The staff of the Anchor Association should enjoy an environment free of violence and harassment. Staff members must feel that they can come forward with a complaint or seek advice. Complaints are seriously investigated and acted upon, and where reasonable, the privacy of all individuals is protected.
Employers need to make reasonable precautions to protect workers from domestic violence and inform them of potential risks. The risk of workplace violence needs to be assessed and controlled. Workers need to be enabled to report incidents, complaints or threats of workplace violence without fear of retaliation. Policies regarding workplace violence need to be reviewed annually.
Definition of Workplace Violence
- Workplace violence means the exercise of physical force by a person against a worker, in a workplace, that causes or could cause physical injury to the worker
- An attempt to exercise physical force against a worker, in a workplace, that could cause physical injury to the worker
- A statement or behaviour that is reasonable for a worker to interpret as a threat to exercise physical force against the worker, in a workplace, that could cause physical injury to the worker
Definition of Harassment
- Harassment means engaging in a course of vexatious comment or conduct against a worker, in a workplace, that is known or ought reasonably to be known to be unwelcome.

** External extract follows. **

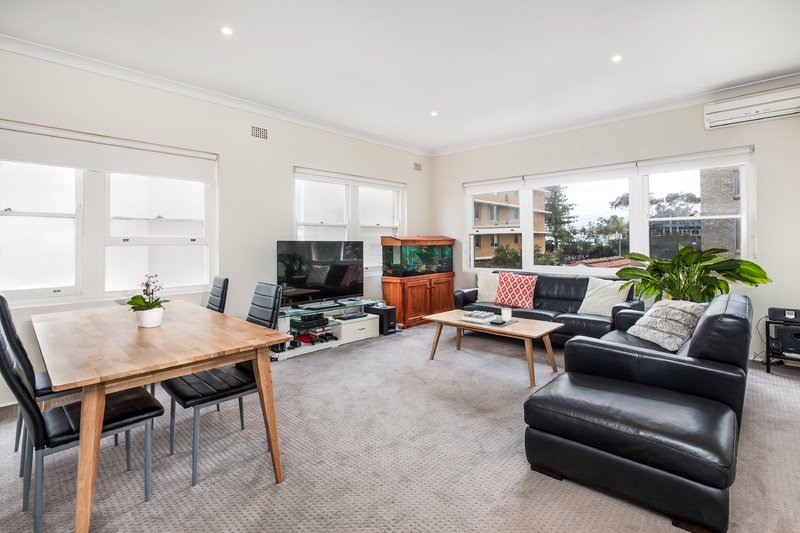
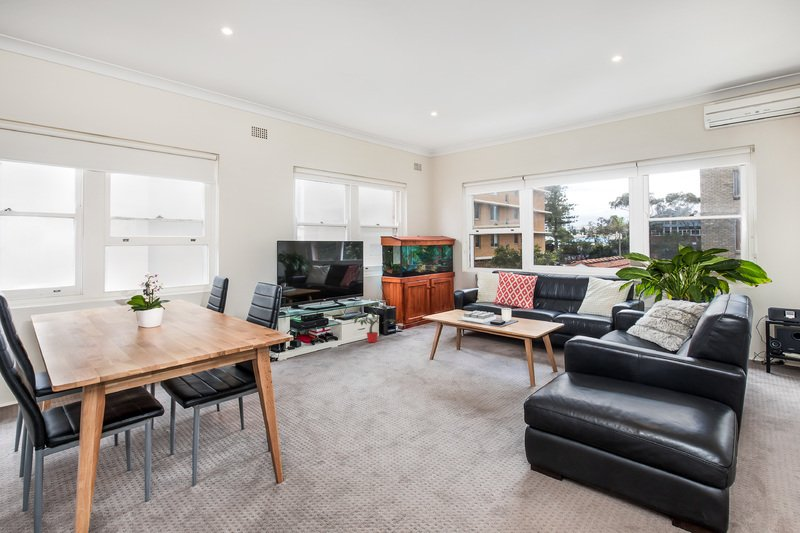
+ potted plant [351,301,397,343]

Workplace harassment may include bullying, intimidating or offensive jokes or innuendos, displaying or circulating offensive pictures or materials, or offensive or intimidating phone calls, unnecessary physical contact and physical assault.

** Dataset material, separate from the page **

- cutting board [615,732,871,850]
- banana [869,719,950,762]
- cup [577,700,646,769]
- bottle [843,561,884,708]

Each staff member and supported individual is entitled to be free from the following:
- Physical assault or intimidation
- Sexual remarks or unnecessary physical contacts by other staff members that could be considered offensive or degrading
- A sexual solicitation or advance made by a person who is in a position to confer or deny a benefit to the staff member, where the person knows, or ought to reasonably know, that such an action is unwelcome
- A reprisal or threat of reprisal for the rejection of a sexual solicitation or advance
- Verbal abuse or threats; unwelcome remarks, jokes or innuendoes about a person’s body, attire, national origin, race, etc.
- Display of pornographic, racist or other offensive/derogatory materials
A staff member who subjects another staff member to workplace violence or harassment may be subject to disciplinary action commensurate to the incident, up to and including dismissal.

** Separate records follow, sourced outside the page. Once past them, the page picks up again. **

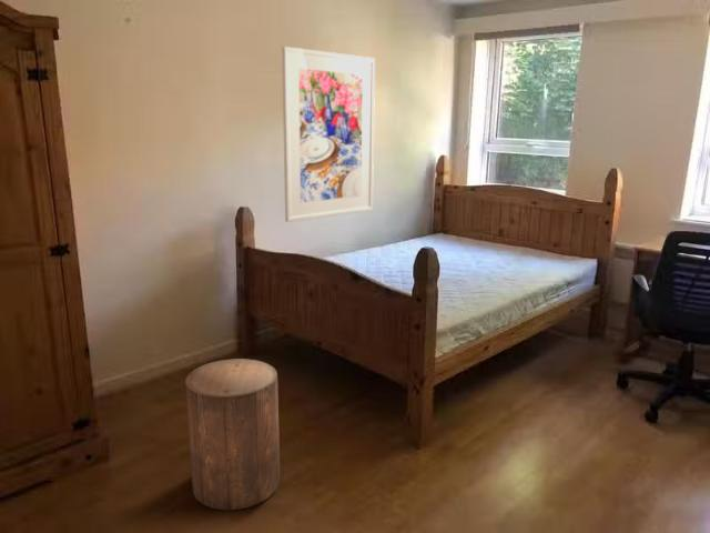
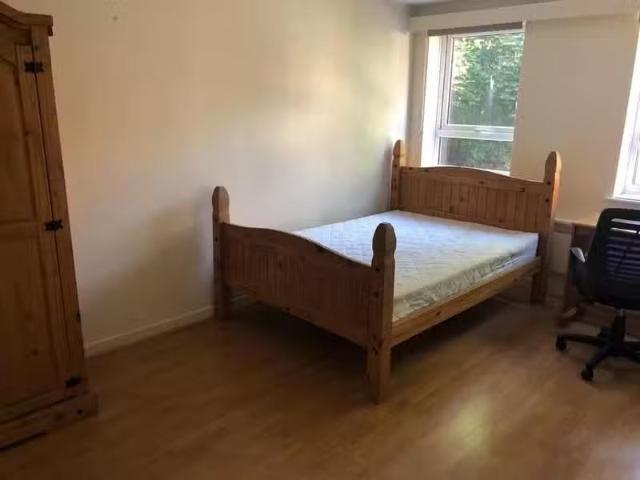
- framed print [281,46,376,223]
- stool [184,358,281,511]
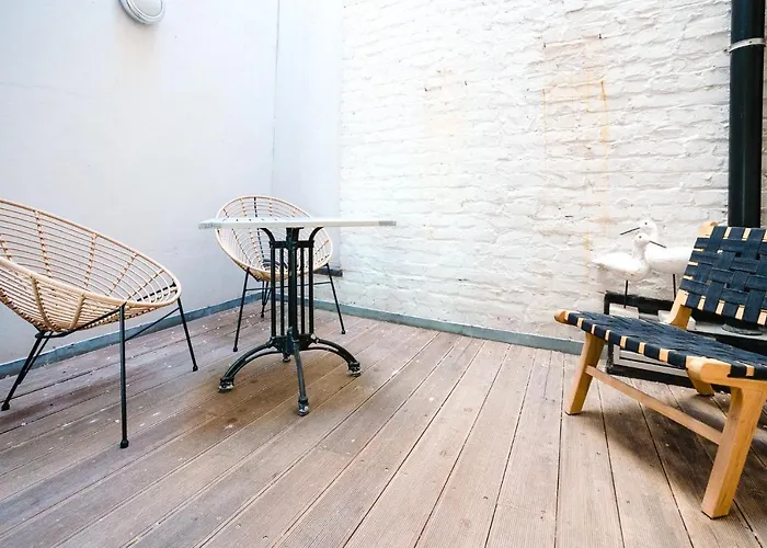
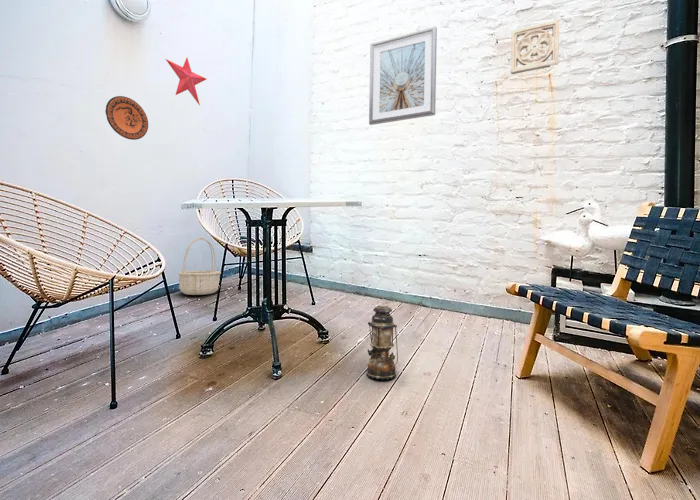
+ decorative star [165,57,207,106]
+ picture frame [368,26,438,126]
+ basket [177,237,222,296]
+ lantern [366,304,399,380]
+ decorative plate [105,95,149,141]
+ wall ornament [510,19,560,75]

Working with other people includes risks as defined above. The Association believes in the prevention of violence and promotes a safe workplace in which all people respect one another and work together to achieve a common goal. In the field of human services there are particular risks which may differ from other workplaces. Staff work in close quarters with one another and need to deal with residents who have developmental and psychiatric issues. There are a number of risks, including outbursts, threats and physical force by our residents. Staff also work during the night hours.
Our Employee Handbook deals with crisis prevention, providing information to prevent incidents to the best of our abilities. The focus is particularly geared towards our residents and how staff may need to intervene. Each home will need to assess risks and act accordingly, bearing in mind the residents with a history of violence or threatening behaviours.